───── TRECHO DO TEXTO ─────

Constata-se incompetência administrativa dos municípios para dar conta
do que é necessário fazer para garantir os direitos dos afetados.
Em relação aos projetos exigidos para acessar recursos públicos,
constata-se que há exigências burocráticas que tornam praticamente impossível seu
acesso pelos afetados por desastres.
2. CAUSAS DAS SITUAÇÕES CONSTATADAS
O agravamento das precipitações pluviométricas em toda a Região Serrana
do RJ tem como causa o aquecimento global provocado pela emissão de gases de
efeito estufa em todo o planeta, processo em que o Brasil também contribui
através de diferentes atividades econômicas e especialmente com a derrubada e
queima de florestas, que se agravará, com certeza, se for aplicado o chamado
novo Código Florestal, recentemente aprovado pelo Congresso Nacional. A
situação de desequilíbrio ambiental provocado por ações humanas só se agravará
se o desenvolvimento continuar centrado e a serviço da economia comandada por
grupos econômicos que só buscam mais e mais lucros, sem levar em conta a vida
de todas as pessoas, de todos os seres vivos e da própria vida da Terra.
A falta de uma política habitacional que garanta o direito à moradia
aos empobrecidos, bem como a falta de ação pública de proteção das Áreas de
Proteção Permanente, resultou na construção de moradias e iniciativas agrícolas
e de turismo em beiras de rios e em encostas, agravando os efeitos das
enchentes e aumentando os riscos de desastres sociais.
Tudo indica que está em andamento a prática de “indústria dos desastres
socioambientais”, pois estão sendo usados como oportunidades para negócios
privados e para desvios e má gestão dos recursos também por órgãos públicos.
A falta de ação conjunta das instâncias de governo está na raiz do
emperramento e da falta de atendimento e garantia dos direitos sociais e
ambientais nas áreas de desastres socioambientais.
As divisões e desaforos partidários têm tudo a ver com a inexistência
de políticas públicas efetivas e com a construção de justificativas pela
ausência do Estado junto à população que teve perda total em desastres.

───── DADOS FORNECIDOS ─────

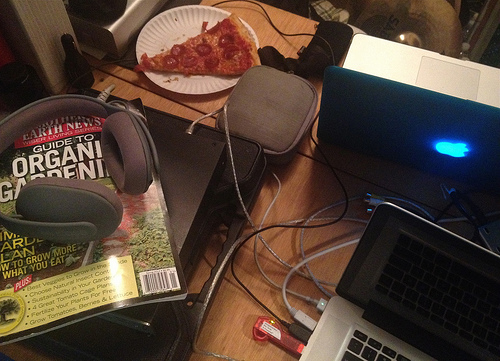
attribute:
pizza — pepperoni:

─────

● TAREFAS A FAZER
(A) Indique se cada afirmação a seguir está de acordo com o trecho sobre os desastres na Região Serrana, respondendo sim ou não e citando literalmente as palavras do trecho que decidem a resposta. (i) O trecho atribui ao aquecimento global o agravamento das chuvas na Região Serrana do RJ. (ii) O trecho afirma que o novo Código Florestal vai reduzir a derrubada e a queima de florestas. (iii) O trecho diz que as exigências burocráticas facilitam o acesso dos afetados aos recursos públicos.
(B) Dê continuidade ao trecho sobre os desastres na Região Serrana, começando logo depois da última frase apresentada.

● RESPOSTAS POR TAREFA
(A)
(i) Sim: "O agravamento das precipitações pluviométricas em toda a Região Serrana do RJ tem como causa o aquecimento global".
(ii) Não: "que se agravará, com certeza, se for aplicado o chamado novo Código Florestal".
(iii) Não: "há exigências burocráticas que tornam praticamente impossível seu acesso pelos afetados por desastres".

(B)
A falta de políticas e de investimento em prevenção confirma a falta de
empenho na busca de soluções definitivas do que provoca desastres – e quando
algo é feito, só se considera as áreas urbanas, e não as áreas rurais, e é feito
sem participação popular, sem valorizar o que o povo sabe e pode fazer.
A burocratização, a falta de interligação entre as áreas de gestão
governamental, que aparece, por exemplo, na incapacidade de uso comum dos dados
e informações colhidos, encarece as iniciativas, torna ineficiente sua atuação
e leva a sociedade ao descrédito em relação ao poder público.
A ineficiência e baixa qualidade dos serviços públicos estão ligados,
entre outras causas, à falta de formação e capacitação dos funcionários das
prefeituras.
O incentivo a ocupações desordenadas impede iniciativas econômicas e
geração de oportunidades de trabalho em toda a região.
A significativa produção agrícola sofre pela indefinição fundiária e
deixa na insegurança os produtores, especialmente os que não têm título de
propriedade.
A educação escolar é descolada da realidade e não incorpora a educação
para a defesa civil num contexto de mudanças climáticas.
Há um descolamento e até contraposição entre Estado e cidadania, gerando
desconfianças e descrédito e impedindo efetivas ações conjuntas.
3. PROPOSTAS
Tendo presente a realidade da Região Serrana e demais regiões do estado
do Rio de Janeiro, os participantes do presente Seminário apresentam aos
responsáveis pelas políticas públicas as propostas que seguem.
1. É preciso que as políticas de prevenção e de enfrentamento dos
efeitos sociais e ambientais dos desastres socioambientais sejam articulados
com a Política Nacional de Mudanças Climáticas, visando implementar mudanças
que impeçam ou minimizem os desastres e para garantir que os direitos dos
atingidos sejam garantidos imediatamente e com iniciativas que contribuam para
a recuperação das áreas degradadas por desastres.
2. Em vista disso, é absolutamente inaceitável que entre em vigor o
chamado “novo código florestal” aprovado pelo Congresso Nacional, e o presente
Seminário reforça a proposta dos movimentos sociais em favor do veto da
presidente Dilma ou da convocação de um Referendo Popular, para que a cidadania
decida se aceita ou não o que foi decidido pelo Congresso.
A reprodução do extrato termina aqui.